What to produce:
Would you transcribe the entries below word for word, omitting all images?

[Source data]
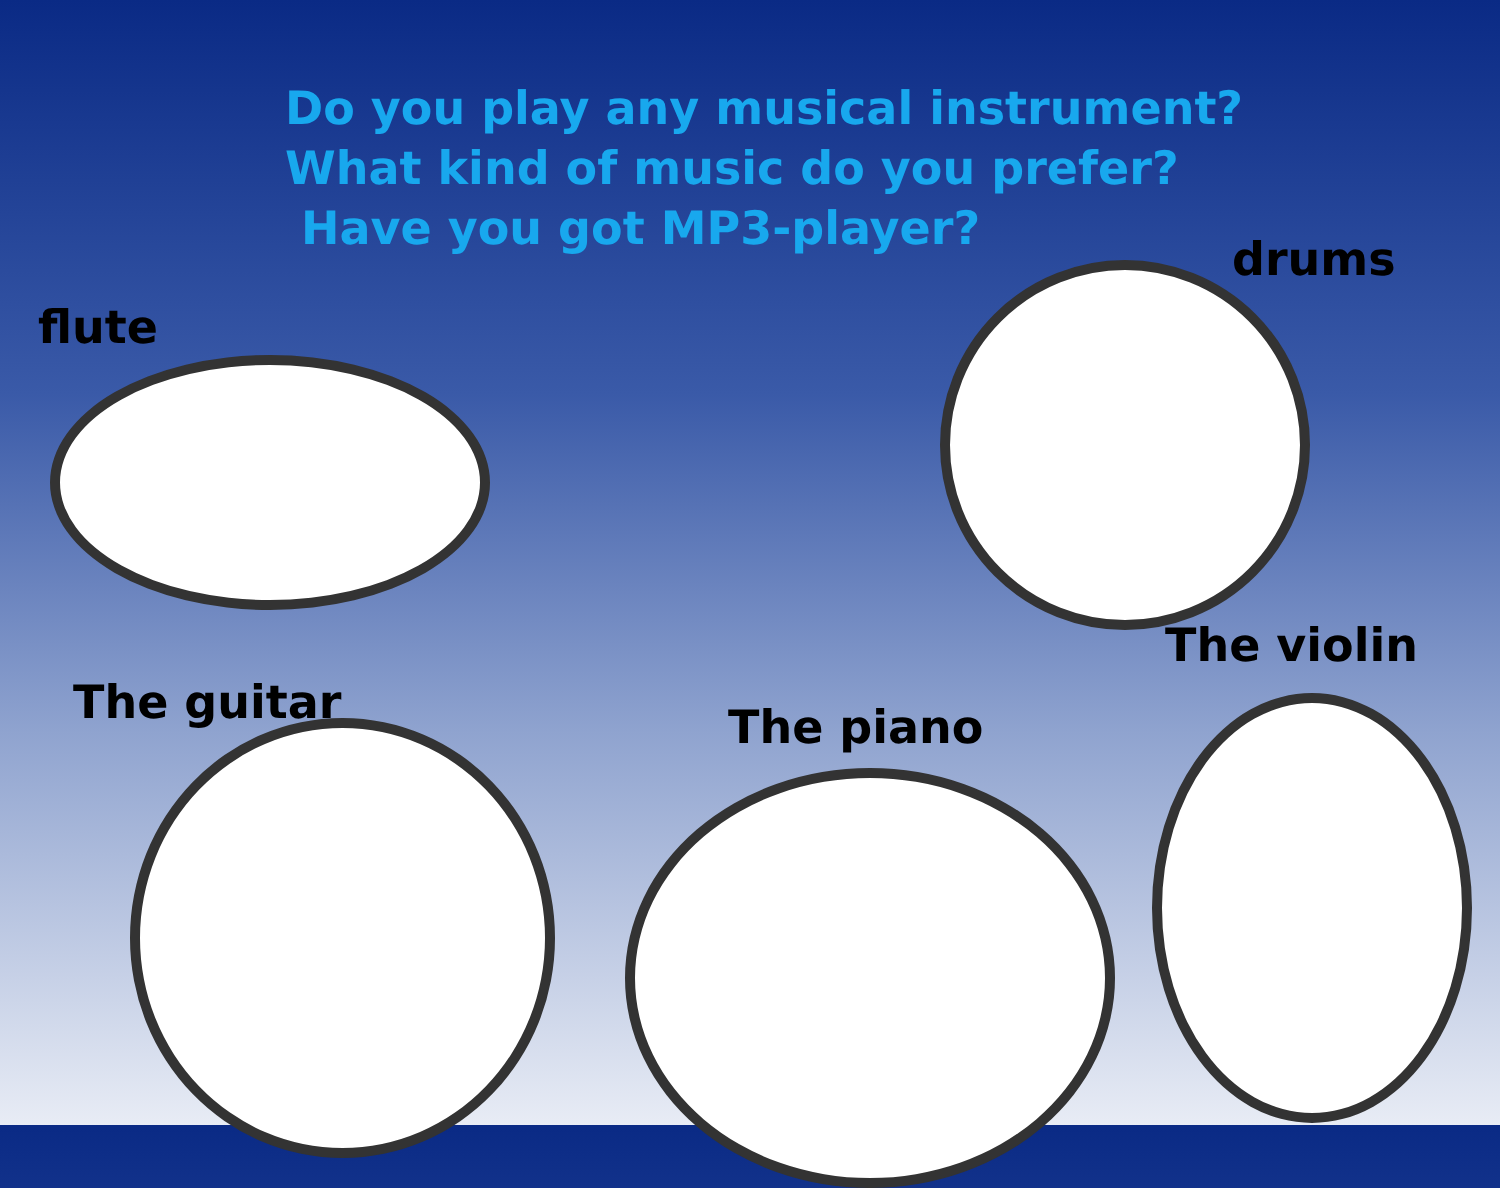Do you play any musical instrument?
What kind of music do you prefer?
Have you got MP3-player?
flute
drums
The violin
The guitar The piano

Result:
Do you play any musical instrument?
What kind of music do you prefer?
Have you got MP3-player?
flute
drums
The violin
The guitar The piano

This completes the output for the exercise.